The carriage rambled on towards the ice house and the interior was plunged into awkward silence.
From the corner of his eye, Victor could see his sister shooting Lavinia wary glances and Patrick studying her intently. He narrowed his eyes at his friend as he got the sudden urge to toss him out of the carriage. The viscount was a good looking man, and many women were known to throw themselves at him. He turned sharply to Lavinia, oddly relieved to see that she had her gaze intently fixed outside the window.
It was one big disaster and he suddenly wished he hadn't brought the other two along. He would take his and Lavinia's bickering any day to the stilted silence of the cab.
It was while they were ordering ice flavors that he realized he didn't know anything about the woman he was to wed. All the times they had met, they had either been taunting each other or he had been kissing the sense out of her.
"Vanilla please," she told the server.
"Vanilla?" Georgie made a face, "There are hundreds of flavors and you choose nothing?"
Lavinia's mouth quirked up, "Vanilla is a flavor. I have had them all and while some are wonderful and some are honestly too disgusting for words, my favorite remains vanilla."
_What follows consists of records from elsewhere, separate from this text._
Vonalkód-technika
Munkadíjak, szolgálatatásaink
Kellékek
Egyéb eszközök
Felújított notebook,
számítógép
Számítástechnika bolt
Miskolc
"I shall make you a lover of strawberry yet."
"I find myself unsurprised by your horrid choice," Patrick said, "Banana flavor is superior."
The three jumped into an argument about the merits and demerits of all their favorites, an argument which ended when the server arrived with the Duke's mint flavor and they all agreed that he the crown needed to strip him of his title and lands.
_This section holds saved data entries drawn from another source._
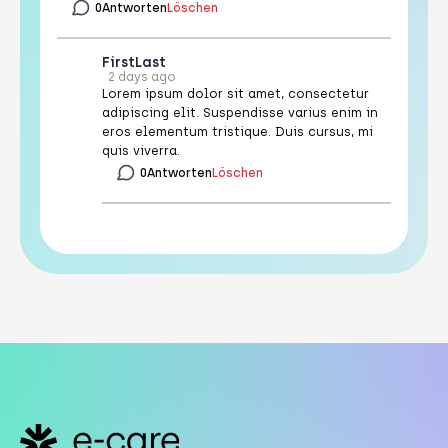
0
Antworten
Löschen
First
Last
2 days ago
Lorem ipsum dolor sit amet, consectetur
adipiscing elit. Suspendisse varius enim in
eros elementum tristique. Duis cursus, mi
quis viverra.
0
Antworten
Löschen
Footer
He let them eviscerate him as they wished, just relieved that they had found a common interest.
"Do you want a big wedding?" he asked out of nowhere as they sat there in silence while Patrick and Georgie discussed something.
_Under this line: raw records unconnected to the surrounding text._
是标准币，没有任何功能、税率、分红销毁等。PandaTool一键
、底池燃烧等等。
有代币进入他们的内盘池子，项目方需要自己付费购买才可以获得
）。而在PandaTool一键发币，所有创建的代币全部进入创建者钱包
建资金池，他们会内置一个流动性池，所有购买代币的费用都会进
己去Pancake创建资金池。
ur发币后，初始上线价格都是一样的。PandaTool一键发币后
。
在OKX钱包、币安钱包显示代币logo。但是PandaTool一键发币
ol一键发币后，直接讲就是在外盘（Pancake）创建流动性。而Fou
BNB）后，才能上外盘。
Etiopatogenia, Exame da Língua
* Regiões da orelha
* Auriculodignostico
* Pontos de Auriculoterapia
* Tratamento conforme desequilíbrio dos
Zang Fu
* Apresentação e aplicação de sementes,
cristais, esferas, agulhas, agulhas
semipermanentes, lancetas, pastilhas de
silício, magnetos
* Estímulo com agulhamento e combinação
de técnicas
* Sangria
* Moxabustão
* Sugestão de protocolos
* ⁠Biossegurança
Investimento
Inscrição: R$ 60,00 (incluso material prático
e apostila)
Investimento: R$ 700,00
She glanced at him, eyes wide, "no. It's not a marriage, Your Grace. We barely even need a wedding."
Something inside of him hardened at her words, and he tried to keep his tone even. "My mother will not let us get away with a small one and also, it will cause the gossip mongers to run amok."
Lavinia laughed, but it lacked humor. "My aunt will never forgive me if I did not let her get involved in planning me an extravagant occasion. I believe we should toss them together and elope."
Her smile slipped away, "But it does not matter if she's upset with me now. When she finds out I have signed my right to have children away just to..." she trailed off and pressed her lips together as if she had said too much, "Your sister is delightful."
The Duke narrowed his eyes at her obvious evasiveness, but he had been the one who had made it clear this was not a marriage, so what right did he have now to insist that she be honest with him.
It was just barely two days since he had set up a fence between them and he already wanted to break it and burn it down to nothing.
CHAPTER 9
Two days later, Lavinia found herself squirming under her cousin's intent gaze as the carriage rambled down toward a soiree at the Perkins house.
"Stop that!" she chided him.
He raised a hand in surrender, "I am not doing a thing. I'm all the way over here and you are all the way over there."
"You are infuriating."
"And you are a brilliant actress. You could make a fortune on the stage if your farce marriage to the Duke does not work out."
"Noah!" Lady Hartfield snapped, "Do not say such things to Lavinia. Lavvie, dear, pay him no mind. I do not know what has come over him."
"Other than the fact that I seem to be the only one who can see through her?" He raised a brow at her.